:: GOAL OF THE EXERCISE ::
Count the lines in the rows below that contain the string "qSketchRegion", treating uppercase and lowercase as different, and give only the number.

:: RECORDS ::
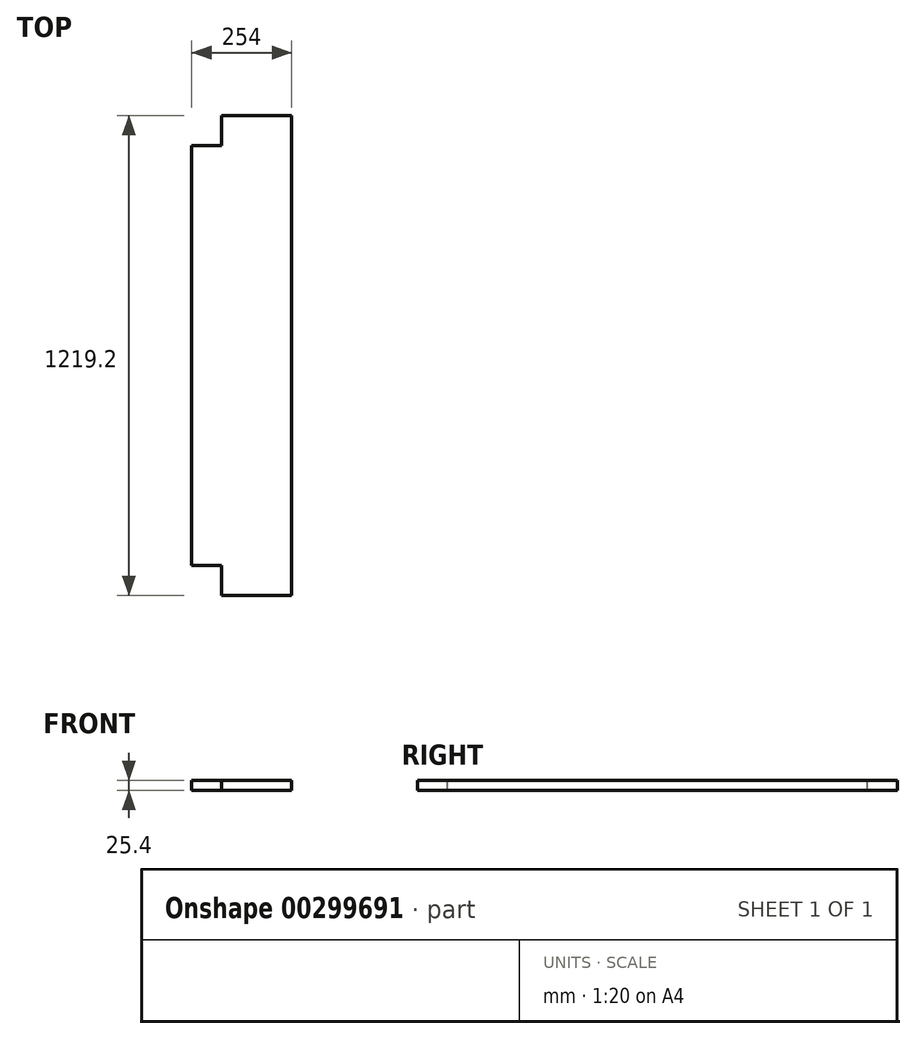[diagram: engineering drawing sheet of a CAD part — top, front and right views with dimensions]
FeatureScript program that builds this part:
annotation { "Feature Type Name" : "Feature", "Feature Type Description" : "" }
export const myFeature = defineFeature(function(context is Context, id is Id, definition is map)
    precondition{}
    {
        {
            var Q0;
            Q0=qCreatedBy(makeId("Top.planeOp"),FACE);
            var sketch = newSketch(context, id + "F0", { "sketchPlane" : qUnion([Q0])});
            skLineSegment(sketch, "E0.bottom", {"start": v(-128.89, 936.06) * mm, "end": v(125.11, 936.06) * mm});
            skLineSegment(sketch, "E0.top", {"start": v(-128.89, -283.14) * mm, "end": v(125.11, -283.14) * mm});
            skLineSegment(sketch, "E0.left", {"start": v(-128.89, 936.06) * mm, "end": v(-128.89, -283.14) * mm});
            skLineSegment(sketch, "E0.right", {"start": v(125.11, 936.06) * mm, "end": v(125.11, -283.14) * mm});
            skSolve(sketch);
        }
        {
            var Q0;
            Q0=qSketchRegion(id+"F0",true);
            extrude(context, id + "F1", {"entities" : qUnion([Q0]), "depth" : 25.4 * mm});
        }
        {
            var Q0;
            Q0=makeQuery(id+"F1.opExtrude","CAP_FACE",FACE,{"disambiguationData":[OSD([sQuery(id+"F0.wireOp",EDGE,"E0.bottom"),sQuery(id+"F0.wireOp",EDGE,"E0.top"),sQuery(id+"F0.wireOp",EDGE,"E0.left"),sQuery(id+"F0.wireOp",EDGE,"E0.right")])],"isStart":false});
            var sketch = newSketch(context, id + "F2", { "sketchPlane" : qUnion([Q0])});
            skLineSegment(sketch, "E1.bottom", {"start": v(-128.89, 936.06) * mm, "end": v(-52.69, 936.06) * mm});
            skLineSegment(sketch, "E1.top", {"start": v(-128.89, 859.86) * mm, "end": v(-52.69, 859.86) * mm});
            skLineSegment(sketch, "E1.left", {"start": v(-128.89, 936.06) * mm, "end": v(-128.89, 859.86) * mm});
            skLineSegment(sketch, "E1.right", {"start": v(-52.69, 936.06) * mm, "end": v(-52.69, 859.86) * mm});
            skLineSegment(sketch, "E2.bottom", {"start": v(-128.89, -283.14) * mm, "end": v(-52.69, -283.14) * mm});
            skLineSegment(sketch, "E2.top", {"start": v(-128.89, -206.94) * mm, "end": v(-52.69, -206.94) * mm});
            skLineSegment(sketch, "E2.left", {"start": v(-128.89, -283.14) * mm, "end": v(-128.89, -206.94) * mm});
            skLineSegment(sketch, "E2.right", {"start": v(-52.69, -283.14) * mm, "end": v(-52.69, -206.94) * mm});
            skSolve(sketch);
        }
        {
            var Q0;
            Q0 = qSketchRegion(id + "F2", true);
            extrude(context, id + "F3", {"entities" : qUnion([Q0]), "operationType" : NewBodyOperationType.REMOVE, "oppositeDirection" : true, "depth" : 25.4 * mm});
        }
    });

==

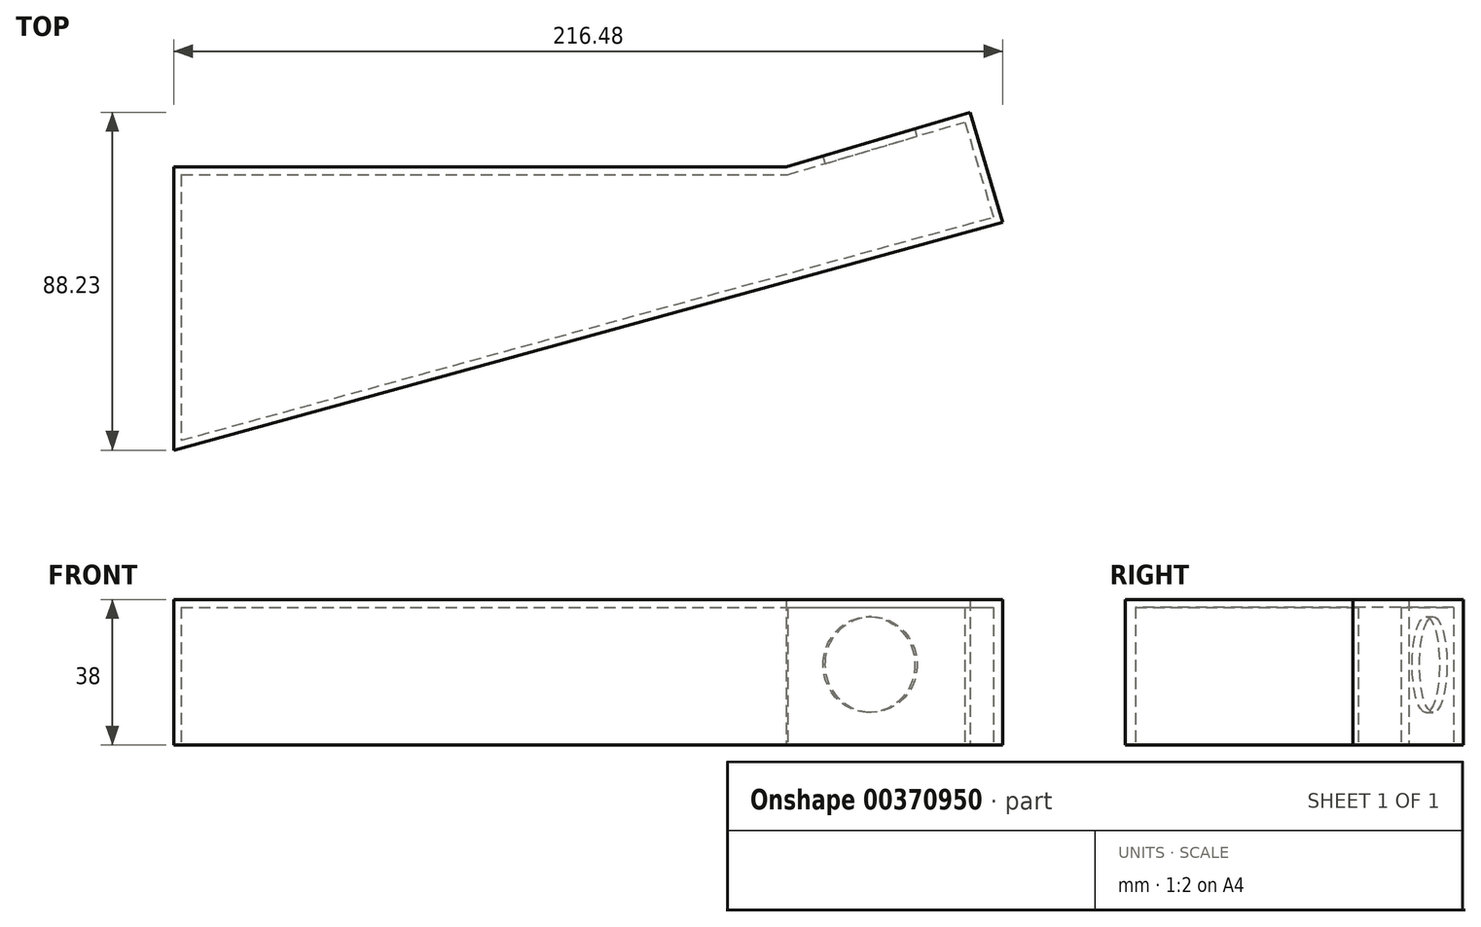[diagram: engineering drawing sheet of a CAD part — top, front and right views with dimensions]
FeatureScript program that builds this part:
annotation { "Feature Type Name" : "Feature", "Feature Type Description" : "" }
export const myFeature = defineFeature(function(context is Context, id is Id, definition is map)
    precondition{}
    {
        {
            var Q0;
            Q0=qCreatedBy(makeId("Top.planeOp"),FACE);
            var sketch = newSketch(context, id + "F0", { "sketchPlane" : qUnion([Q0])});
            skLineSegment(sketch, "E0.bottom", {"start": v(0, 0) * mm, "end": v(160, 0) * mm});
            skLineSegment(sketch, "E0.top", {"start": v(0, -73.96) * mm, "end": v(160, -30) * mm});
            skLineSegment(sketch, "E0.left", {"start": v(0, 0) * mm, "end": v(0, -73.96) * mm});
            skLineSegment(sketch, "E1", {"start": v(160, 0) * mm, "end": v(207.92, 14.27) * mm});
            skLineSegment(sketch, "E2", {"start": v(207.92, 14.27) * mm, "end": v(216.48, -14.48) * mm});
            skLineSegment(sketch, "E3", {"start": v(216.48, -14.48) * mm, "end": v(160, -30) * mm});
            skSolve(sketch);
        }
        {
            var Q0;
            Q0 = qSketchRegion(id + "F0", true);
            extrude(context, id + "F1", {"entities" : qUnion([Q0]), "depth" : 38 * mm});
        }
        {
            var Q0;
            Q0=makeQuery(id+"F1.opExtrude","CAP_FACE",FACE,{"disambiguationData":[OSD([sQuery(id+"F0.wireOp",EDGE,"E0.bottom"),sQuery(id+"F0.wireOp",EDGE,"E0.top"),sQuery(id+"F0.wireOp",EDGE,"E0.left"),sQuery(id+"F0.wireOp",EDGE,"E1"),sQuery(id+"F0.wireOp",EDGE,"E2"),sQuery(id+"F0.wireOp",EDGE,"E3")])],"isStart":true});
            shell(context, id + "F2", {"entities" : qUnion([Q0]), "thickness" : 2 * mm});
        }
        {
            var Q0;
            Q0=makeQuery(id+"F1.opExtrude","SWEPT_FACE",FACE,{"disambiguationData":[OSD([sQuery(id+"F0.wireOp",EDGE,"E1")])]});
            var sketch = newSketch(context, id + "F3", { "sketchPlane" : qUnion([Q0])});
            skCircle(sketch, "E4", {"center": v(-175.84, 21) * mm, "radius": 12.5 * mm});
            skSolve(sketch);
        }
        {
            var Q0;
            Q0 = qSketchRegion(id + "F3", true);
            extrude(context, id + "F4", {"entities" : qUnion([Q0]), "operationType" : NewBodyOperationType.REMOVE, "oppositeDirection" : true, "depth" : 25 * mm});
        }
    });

--

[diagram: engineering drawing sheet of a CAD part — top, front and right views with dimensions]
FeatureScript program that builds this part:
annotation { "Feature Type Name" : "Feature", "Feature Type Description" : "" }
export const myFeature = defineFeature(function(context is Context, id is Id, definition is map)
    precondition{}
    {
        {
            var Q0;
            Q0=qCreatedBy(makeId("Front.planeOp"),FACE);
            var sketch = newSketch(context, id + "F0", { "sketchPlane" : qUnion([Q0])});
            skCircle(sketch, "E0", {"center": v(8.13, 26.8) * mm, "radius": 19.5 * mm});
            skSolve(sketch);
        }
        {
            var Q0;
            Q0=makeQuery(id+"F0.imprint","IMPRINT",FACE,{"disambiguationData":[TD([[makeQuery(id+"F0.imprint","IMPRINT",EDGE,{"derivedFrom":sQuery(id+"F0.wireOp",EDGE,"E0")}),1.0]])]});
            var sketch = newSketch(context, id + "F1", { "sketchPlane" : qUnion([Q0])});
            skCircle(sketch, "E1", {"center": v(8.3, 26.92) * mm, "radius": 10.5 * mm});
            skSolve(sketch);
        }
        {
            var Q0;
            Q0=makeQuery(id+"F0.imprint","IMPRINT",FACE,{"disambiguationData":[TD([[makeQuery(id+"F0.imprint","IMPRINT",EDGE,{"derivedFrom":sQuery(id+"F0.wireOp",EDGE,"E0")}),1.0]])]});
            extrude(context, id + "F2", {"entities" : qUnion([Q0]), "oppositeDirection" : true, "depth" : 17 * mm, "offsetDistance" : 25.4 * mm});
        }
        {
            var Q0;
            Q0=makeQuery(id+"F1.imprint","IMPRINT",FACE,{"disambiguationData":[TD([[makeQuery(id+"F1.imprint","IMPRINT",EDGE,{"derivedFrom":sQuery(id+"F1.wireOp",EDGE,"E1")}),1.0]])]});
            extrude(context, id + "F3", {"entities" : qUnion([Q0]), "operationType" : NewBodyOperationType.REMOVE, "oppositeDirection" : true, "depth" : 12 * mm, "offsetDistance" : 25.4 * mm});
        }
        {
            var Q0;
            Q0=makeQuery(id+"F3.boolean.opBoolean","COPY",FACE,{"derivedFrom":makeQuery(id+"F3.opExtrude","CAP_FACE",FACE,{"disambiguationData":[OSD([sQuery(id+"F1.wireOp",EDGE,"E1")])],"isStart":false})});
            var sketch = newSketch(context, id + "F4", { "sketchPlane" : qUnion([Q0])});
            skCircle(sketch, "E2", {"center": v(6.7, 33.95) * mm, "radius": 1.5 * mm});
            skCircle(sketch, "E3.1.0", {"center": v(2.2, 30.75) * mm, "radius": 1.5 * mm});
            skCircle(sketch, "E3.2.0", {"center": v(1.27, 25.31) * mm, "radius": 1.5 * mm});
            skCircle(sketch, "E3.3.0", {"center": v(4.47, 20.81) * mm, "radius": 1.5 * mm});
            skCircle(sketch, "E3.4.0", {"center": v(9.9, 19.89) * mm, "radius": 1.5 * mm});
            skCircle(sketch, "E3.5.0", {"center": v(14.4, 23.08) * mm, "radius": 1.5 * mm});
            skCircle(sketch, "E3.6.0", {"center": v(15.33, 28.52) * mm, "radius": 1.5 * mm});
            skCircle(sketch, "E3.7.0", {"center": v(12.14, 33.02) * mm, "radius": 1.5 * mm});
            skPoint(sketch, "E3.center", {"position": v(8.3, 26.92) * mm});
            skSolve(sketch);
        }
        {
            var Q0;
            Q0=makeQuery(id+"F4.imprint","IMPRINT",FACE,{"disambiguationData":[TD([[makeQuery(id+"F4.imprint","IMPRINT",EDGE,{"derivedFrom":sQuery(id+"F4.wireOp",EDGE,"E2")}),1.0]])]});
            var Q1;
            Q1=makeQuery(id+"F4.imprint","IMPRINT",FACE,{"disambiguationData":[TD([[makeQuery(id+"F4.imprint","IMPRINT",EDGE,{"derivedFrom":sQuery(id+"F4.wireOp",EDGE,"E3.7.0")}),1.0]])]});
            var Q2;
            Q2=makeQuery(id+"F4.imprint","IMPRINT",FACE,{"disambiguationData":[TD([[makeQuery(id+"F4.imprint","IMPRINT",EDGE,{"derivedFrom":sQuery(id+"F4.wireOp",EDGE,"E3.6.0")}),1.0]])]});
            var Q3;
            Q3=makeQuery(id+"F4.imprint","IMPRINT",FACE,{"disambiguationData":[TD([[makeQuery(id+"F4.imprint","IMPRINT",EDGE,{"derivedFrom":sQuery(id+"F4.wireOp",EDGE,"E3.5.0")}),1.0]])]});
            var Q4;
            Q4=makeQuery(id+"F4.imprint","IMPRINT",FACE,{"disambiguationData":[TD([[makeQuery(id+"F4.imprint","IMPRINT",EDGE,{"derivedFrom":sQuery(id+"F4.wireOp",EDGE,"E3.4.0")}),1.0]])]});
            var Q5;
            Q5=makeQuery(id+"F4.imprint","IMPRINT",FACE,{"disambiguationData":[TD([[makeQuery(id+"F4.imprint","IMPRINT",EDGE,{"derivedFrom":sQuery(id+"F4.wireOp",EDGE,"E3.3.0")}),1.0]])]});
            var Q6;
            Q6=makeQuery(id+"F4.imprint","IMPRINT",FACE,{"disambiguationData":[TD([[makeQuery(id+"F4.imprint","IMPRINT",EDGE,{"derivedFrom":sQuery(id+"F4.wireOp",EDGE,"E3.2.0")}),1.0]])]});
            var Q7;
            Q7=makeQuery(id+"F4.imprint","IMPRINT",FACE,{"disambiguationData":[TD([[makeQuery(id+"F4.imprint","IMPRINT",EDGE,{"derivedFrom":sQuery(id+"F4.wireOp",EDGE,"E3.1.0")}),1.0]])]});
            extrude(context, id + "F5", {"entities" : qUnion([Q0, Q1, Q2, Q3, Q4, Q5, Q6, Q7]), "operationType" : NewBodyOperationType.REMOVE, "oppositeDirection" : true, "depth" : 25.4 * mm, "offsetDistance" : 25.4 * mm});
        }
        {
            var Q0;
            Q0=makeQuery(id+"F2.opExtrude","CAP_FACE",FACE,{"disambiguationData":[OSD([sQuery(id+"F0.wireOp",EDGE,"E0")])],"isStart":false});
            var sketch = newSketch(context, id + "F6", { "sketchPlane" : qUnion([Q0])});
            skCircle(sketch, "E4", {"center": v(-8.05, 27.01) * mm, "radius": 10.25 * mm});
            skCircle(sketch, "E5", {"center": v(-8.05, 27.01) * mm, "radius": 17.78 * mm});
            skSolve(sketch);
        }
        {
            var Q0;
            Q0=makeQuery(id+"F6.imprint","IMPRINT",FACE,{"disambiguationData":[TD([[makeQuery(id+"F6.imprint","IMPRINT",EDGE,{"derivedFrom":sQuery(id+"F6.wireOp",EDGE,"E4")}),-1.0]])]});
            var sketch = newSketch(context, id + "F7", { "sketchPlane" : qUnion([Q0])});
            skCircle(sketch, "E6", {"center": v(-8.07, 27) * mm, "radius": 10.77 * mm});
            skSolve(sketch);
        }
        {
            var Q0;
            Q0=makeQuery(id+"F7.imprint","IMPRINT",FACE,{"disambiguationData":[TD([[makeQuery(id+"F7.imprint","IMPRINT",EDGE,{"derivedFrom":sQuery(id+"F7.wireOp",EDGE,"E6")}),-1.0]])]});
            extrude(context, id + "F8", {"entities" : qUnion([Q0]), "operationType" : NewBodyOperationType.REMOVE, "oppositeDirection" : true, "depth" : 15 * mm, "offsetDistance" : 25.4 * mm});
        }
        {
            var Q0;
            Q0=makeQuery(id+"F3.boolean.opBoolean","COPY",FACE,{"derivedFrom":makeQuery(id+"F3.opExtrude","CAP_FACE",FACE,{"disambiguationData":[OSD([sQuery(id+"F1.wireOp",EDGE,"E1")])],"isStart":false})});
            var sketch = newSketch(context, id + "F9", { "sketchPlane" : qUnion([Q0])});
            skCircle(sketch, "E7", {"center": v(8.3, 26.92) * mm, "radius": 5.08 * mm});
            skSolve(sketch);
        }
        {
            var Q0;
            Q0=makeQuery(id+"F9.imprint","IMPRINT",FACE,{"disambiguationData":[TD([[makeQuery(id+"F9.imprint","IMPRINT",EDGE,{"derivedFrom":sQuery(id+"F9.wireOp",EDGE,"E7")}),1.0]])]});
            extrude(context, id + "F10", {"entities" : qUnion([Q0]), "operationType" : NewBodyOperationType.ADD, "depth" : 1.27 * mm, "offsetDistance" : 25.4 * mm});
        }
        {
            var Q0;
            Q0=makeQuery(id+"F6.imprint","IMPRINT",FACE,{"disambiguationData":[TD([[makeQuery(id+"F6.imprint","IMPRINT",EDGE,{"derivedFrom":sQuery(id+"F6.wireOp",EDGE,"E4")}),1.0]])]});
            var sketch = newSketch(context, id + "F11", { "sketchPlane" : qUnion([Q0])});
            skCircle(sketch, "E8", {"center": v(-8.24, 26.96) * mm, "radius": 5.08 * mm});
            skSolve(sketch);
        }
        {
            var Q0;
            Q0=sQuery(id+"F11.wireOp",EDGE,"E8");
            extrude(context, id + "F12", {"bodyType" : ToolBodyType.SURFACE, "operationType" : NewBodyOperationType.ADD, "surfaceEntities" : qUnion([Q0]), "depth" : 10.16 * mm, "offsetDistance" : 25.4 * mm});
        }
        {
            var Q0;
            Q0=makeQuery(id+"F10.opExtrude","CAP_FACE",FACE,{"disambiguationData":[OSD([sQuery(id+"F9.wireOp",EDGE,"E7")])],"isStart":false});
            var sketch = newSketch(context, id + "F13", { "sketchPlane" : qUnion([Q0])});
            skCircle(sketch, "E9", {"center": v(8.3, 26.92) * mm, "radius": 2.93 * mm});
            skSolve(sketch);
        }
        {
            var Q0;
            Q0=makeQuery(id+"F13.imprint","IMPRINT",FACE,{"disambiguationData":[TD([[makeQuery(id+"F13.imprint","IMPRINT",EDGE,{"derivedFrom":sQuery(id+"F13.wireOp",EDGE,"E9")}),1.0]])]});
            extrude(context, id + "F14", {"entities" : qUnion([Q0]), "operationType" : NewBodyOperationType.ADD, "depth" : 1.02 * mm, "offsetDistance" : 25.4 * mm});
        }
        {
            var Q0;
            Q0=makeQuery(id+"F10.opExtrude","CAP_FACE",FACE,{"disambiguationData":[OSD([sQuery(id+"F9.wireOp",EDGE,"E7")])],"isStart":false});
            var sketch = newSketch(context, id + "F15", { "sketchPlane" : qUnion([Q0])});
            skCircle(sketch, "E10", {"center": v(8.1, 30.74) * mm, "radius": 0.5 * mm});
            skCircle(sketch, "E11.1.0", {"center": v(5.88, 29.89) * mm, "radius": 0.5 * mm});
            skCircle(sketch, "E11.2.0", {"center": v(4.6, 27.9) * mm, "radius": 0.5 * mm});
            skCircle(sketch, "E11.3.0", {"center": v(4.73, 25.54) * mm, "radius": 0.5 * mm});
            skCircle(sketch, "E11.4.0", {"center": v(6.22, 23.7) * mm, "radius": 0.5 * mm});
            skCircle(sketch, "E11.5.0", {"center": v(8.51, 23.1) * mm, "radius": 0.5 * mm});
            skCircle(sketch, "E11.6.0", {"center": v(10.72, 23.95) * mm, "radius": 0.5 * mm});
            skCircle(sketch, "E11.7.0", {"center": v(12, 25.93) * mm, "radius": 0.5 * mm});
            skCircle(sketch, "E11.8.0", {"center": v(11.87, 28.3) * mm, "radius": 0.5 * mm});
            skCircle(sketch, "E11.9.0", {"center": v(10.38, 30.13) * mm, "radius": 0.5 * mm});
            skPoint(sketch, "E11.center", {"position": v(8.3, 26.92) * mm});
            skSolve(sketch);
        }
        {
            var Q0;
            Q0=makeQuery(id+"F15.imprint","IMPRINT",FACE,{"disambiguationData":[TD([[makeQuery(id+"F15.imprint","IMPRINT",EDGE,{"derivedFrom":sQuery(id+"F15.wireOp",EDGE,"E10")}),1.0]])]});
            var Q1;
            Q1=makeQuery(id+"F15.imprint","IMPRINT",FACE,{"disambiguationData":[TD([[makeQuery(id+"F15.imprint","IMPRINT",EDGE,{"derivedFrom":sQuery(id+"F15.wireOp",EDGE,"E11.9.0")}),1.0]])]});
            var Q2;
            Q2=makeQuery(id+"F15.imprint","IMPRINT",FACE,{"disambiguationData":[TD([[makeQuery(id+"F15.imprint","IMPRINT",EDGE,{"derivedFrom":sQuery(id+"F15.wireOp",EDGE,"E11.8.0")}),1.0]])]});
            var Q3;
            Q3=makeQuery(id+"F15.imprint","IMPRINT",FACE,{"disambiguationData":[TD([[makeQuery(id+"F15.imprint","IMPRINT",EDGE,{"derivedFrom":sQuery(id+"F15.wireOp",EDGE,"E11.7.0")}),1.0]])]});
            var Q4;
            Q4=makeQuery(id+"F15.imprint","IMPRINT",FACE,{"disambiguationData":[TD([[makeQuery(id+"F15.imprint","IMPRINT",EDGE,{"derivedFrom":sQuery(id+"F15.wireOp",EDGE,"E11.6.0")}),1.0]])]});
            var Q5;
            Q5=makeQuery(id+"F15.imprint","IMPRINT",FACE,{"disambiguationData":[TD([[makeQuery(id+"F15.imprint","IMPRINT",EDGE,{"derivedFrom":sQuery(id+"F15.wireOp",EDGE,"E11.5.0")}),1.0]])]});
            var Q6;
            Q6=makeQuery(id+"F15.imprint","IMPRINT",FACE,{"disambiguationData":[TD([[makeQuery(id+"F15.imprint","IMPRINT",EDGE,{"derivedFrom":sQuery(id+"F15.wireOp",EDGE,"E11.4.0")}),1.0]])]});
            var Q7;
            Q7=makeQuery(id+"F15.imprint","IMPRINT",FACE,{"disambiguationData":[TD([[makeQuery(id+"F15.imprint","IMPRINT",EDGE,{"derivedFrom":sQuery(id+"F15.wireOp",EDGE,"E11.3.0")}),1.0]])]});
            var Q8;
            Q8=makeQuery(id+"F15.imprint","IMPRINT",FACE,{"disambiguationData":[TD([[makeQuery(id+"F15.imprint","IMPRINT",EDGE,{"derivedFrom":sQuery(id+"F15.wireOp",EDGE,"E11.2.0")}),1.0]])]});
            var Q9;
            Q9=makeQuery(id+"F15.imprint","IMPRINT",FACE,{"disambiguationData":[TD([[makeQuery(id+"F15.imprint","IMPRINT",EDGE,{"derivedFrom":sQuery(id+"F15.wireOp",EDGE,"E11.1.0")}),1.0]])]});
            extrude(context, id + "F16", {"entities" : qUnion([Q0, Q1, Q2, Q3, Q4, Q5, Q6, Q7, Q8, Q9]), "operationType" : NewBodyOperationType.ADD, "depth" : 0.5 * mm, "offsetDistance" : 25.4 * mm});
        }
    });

:: EXERCISE SOLUTION ::
4